• **Source passage**:
* * * * * * * * *

The return period T(x ≤ X) is the inverse of p(x ≤ X). For each model and simulation, we determined the 5%–95% confidence interval of the GEV-estimated P(x ≤ ΔSIEaug23) using the scipy.stats bootstrapping function (https://docs.scipy.org/doc/scipy/reference/generated/scipy.stats.bootstrap.html): we resampled each SIE variability data set 1000 times, returning a GEV-estimated probability from each sample, to obtain the 5%–95% confidence interval.

4 Results

Figure S3 in Supporting Information S1 shows histograms of the SIE variability data sets with observed August 2022 and 2023 differences highlighted (henceforth referred to as ΔSIEaug22 and ΔSIEaug23). ΔSIEaug22 falls within the distribution simulated by most models, although toward the low-probability (i.e., high return period) end of the distribution. The return period T(x ≤ ΔSIEaug22) for a model to simulate an annual anomaly of this magnitude or greater varies between models and simulations, but for the majority (72/107) of simulations, T(x ≤ ΔSIEaug22) < 10 years, and for all simulations T(x ≤ ΔSIEaug22) < 100 years (from ECDF estimates, see Figure S4b in Supporting Information S1). By contrast, ΔSIEaug23 is toward the extreme low-probability end for all models, as quantified later.

In total across the 14,568 years analyzed here, anomalies of magnitude ΔSIEaug23 are simulated 104 times. The SIE within −20 to +20 years of these instances are composited (Figure 1b; compare to observational SIE in Figure 1a). The year of the anomaly is preceded by ∼5 years of sea ice reduction from the longer-term mean, and SIE then takes ∼10 years to recover to a new, lower, extent. The mean over years 10–20 is reduced relative to the mean over years −20 to −10 by 0.7 Mkm2. This suggests (at least in models) after a ΔSIEaug23 magnitude event, sea ice may take decades to recover. These results include MPI-ESM1.2-LR, a model with particularly high variability (accounting for 57/104 instances). We therefore repeated this analysis for the remaining 47 instances, and obtained a reduction of 0.9M km2. We also repeated the analysis for the 27 occurrences within piControl runs and obtained a reduction of 0.4 Mkm2. This indicates that some of the 0.7 Mkm2 reduction may be accounted for by forced multi-decadal decreasing SIE trends, but even under internal variability only, an anomaly of magnitude ΔSIEaug23 is still followed by lowered SIE over the subsequent decades. See these two additional cases in Figure S5 in Supporting Information S1.

* * * * * * * * *

• **Material provided**:
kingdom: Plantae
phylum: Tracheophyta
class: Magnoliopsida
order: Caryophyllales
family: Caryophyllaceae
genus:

* * * * * * * * *

• **Task prompt**: Transcribe the sea ice passage from "Figure S3 in" up to and including "as quantified later.". Please rely only on the sea ice passage, not the listing.

• **Task response**:
Figure S3 in Supporting Information S1 shows histograms of the SIE variability data sets with observed August 2022 and 2023 differences highlighted (henceforth referred to as ΔSIEaug22 and ΔSIEaug23). ΔSIEaug22 falls within the distribution simulated by most models, although toward the low-probability (i.e., high return period) end of the distribution. The return period T(x ≤ ΔSIEaug22) for a model to simulate an annual anomaly of this magnitude or greater varies between models and simulations, but for the majority (72/107) of simulations, T(x ≤ ΔSIEaug22) < 10 years, and for all simulations T(x ≤ ΔSIEaug22) < 100 years (from ECDF estimates, see Figure S4b in Supporting Information S1). By contrast, ΔSIEaug23 is toward the extreme low-probability end for all models, as quantified later.